In un’epoca in cui siamo tutti bersagliati dalle campagne pubblicitarie e dai mass-media per essere “più sani e più belli”, è certo positivo che circoli anche un libro come questo, che si schiera contro le diete, la palestra, l’abbronzatura, il lifting ... un po’ come ha già fatto Miopia dal punto di vista del “femminismo della differenza”.
Con buon senso ed elasticità mentale l’autrice raccomanda uno stile di vita meno dinamico e più lento, che recuperi i propri spazi e tempi individuali. Dato che è impossibile vincere nella lotta, che ci vuole tutti belli e giovani per sempre, tanto vale, lei dice, “allenarsi a perdere con stile”. Ad esempio, scrive: “Sono così psicolabile, incasinata, fragile, vulnerabile, ipersensibile che non ho mai avuto bisogno di mettermi a dieta”. Il tono è di grande ironia e umorismo; il linguaggio è spesso gergale e “alla moda”. Si ride, a volte trattenendosi a stento, dalla prima all’ultima pagina. Del resto esiste un’altra arma come l’ironia, che salvi le donne oggi, soprattutto dai tanti consigli-ordini sulla propria “immagine”? Certe frasi del libro sono scontate o già sentite, altre nuove, argute, azzeccate oppure opinabili.

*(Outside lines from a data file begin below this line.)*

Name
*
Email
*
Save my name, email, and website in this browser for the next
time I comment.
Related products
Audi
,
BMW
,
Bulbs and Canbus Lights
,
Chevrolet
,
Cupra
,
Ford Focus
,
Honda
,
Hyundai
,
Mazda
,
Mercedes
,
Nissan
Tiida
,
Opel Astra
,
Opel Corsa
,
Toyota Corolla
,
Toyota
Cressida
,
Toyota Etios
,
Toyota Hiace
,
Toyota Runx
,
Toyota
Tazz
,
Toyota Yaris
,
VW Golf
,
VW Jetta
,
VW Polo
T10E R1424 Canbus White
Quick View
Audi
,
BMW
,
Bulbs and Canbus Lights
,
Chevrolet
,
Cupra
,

Forse quello che manca, nel libro, è una maggiore attenzione alla differenza dei ruoli maschile e femminile. Cioè, pur accennando qua e là che il lavaggio del cervello e la fatica di preoccuparsi del proprio aspetto sono più per la donna che per l’uomo, l’autrice si rivolge quasi sempre ad ambedue. Strizza l’occhio ad entrambi, è ammiccante, è, io credo, una che vuole vendere “commercialmente” il proprio libro. E penso che ci sia riuscita benissimo. Basti pensare che è facile vederla nei salotti televisivi a reclamizzare la sua opera. Come la pensi poi, proprio per davvero, dentro di sè, questo io proprio non lo so. Penso anche che, forse, è ancora troppo sfacciatamente giovane, bella, elegante ed originale, per comprendere in profondità la sofferenza (a cui lei allude solo superficialmente nel libro), di chi non è più tale o non lo è mai stata, e pur comprendendo razionalmente l’assurdità di certi metodi per arrestare il degrado, li persegue, prima o poi, spinta dal proprio pesante “inconscio individuale e collettivo”. Certo seguire, almeno in parte, i consigli della Appiano sdrammatizzando, sarebbe già un bel passo avanti. In tal senso, è un libro che aiuta e incoraggia e, con una risata liberatoria, ti toglie un po’ di paura.